Randoms.. my vote goes to an option.. no seriously, if you think about it, every other thread we've had people fight it off, some people like perfect racing where all variables and instances are the same for everyone, but in other cases (an example would be the 24h race, or this upcoming 16h race, any endurance race) chances are they're going for something more realistic.

However.. for the randoms, they should have different effects on the car, such as a tire blow out, a broken link on a suspension.. well not the same effects per say, but should take about the same amount of time to fix in the pits for example just to keep things a touch on the fair side.

But again... a far better damage model may not have any need for randoms, instead keep check on how much you're abusing your suspension, tires, body work (engine).. etc.. who knows, soon hopefully!
uhhh randoms...? no just real damage thnx, the lag-outs are random enough.

Would be cool to if the rubbing became so bad that the tyre would not spin freely. Locked up wheel. No hobbling back to pits with a trashed car.
Of course you need randoms, as every blowout/puncture and the moments leading upto it in real life are not exactly the same are they.

Two identical cars could suffer identical impacts to the same bit of the car but one may get a puncture and the other may not, parts of bodywork may bend slightly differently so rubbing is worse or better, etc..

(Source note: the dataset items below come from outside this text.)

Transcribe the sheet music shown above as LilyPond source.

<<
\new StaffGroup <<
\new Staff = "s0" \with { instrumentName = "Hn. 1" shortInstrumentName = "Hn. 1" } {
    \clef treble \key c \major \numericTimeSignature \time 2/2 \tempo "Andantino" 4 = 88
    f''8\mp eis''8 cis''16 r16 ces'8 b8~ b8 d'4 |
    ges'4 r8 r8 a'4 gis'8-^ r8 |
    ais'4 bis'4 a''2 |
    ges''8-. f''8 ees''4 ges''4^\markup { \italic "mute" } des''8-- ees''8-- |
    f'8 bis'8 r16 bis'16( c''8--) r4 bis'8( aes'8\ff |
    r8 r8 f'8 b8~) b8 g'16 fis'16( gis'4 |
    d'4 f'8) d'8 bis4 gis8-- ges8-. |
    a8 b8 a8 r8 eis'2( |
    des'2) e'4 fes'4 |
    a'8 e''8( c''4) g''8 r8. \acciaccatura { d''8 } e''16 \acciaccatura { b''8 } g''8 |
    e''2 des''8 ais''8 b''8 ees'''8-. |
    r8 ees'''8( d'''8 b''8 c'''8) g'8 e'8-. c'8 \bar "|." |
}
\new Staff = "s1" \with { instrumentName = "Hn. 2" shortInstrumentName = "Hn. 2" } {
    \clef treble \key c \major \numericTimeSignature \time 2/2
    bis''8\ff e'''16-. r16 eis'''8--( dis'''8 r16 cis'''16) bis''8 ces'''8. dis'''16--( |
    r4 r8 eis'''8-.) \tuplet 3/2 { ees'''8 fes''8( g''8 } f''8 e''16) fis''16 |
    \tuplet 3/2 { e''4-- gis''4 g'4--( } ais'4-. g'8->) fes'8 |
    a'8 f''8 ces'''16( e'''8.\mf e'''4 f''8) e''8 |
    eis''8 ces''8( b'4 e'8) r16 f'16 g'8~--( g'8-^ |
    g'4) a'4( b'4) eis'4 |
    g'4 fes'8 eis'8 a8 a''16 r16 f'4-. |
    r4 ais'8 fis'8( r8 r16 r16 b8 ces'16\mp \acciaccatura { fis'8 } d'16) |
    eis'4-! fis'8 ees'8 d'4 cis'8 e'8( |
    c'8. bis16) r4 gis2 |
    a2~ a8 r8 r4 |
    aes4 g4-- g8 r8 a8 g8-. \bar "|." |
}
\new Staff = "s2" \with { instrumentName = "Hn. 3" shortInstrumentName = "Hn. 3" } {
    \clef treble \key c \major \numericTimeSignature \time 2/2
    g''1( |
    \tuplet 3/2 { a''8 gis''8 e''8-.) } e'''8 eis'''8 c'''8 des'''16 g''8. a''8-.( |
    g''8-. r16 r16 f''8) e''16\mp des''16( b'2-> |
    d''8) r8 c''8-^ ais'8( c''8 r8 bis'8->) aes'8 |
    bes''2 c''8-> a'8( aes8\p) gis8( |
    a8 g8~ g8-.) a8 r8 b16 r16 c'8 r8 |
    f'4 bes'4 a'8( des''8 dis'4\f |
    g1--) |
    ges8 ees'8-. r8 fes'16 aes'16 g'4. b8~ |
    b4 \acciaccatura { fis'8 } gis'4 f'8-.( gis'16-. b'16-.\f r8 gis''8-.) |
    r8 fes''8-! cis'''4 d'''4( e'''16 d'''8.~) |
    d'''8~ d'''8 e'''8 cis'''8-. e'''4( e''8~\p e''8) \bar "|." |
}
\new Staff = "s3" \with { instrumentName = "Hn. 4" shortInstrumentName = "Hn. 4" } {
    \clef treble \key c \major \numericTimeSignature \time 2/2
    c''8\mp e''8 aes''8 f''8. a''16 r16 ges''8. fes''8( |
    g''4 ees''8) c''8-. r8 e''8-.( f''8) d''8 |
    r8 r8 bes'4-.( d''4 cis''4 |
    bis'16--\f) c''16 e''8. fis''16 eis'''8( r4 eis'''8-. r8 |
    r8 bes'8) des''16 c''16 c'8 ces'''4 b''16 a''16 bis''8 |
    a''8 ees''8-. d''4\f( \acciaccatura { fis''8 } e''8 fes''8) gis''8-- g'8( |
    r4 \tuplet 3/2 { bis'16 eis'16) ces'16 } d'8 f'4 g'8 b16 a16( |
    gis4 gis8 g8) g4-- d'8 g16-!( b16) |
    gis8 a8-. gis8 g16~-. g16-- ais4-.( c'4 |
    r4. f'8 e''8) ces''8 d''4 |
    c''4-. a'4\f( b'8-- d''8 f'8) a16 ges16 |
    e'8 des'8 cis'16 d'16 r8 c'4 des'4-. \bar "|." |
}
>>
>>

This is where randomness is needed to play a part, sometimes a tyre will burst and sometimes it won't, you cant be sure either way until it happens.
Question is though Dan, how .. "random" do most people want this to be?

On one side you have the people that want 100% random, aka tires or whatever can.. 'just stop working'

On the other end of the spectrum you have the side that I'm on where, randoms would be nice, but stress should be the final determination; aka if you run your tires very hard and slide all over the place, chances are they will pop

So you have.. completely random, as we like to call in the real world "Factory Defects", and then you have the not.. quite as realistic, stress level damaging (which should be in LFS either way by the end at least)

It's harder to do it on tires, lets talk about engines, if you're going over the limiter when downshifting, or hit someone, in real life chanses are you'll blow your engine up or it will overheat etc etc.

In the real world, a cylinder head could just fly out of your engine for a completely (well.. not completely, but just from defects of wear and tear) out of the engine.


The high stress level damage is what should be in LFS.. randoms would be nice, but the races are so short in LFS for the most part.. who would want to see their tire pop 3 laps in at FE Club?! That would piss a lot of people off.
The 2nd bit is what i mean, in that as you say, stress to be the final determination of what happens.

That wouldn't be 100% realistic, as anything can break at any time for whatever reason, but totally random would be a little OTT i think.
Quote from danthebangerboy :The 2nd bit is what i mean, in that as you say, stress to be the final determination of what happens.

That wouldn't be 100% realistic, as anything can break at any time for whatever reason, but totally random would be a little OTT i think.


Perfect.
Quote from danthebangerboy :The 2nd bit is what i mean, in that as you say, stress to be the final determination of what happens.

That wouldn't be 100% realistic, as anything can break at any time for whatever reason, but totally random would be a little OTT i think.

Yeah, this may be a simulation, and we may want it to be as realistic as possible, but it isn't real life. Because of the races people do in LFS, and because of the mindset they approach these races with, totally random would be a little OTT. Though having said that, I wouldn't mind too much, but I'm sure a lot of people would.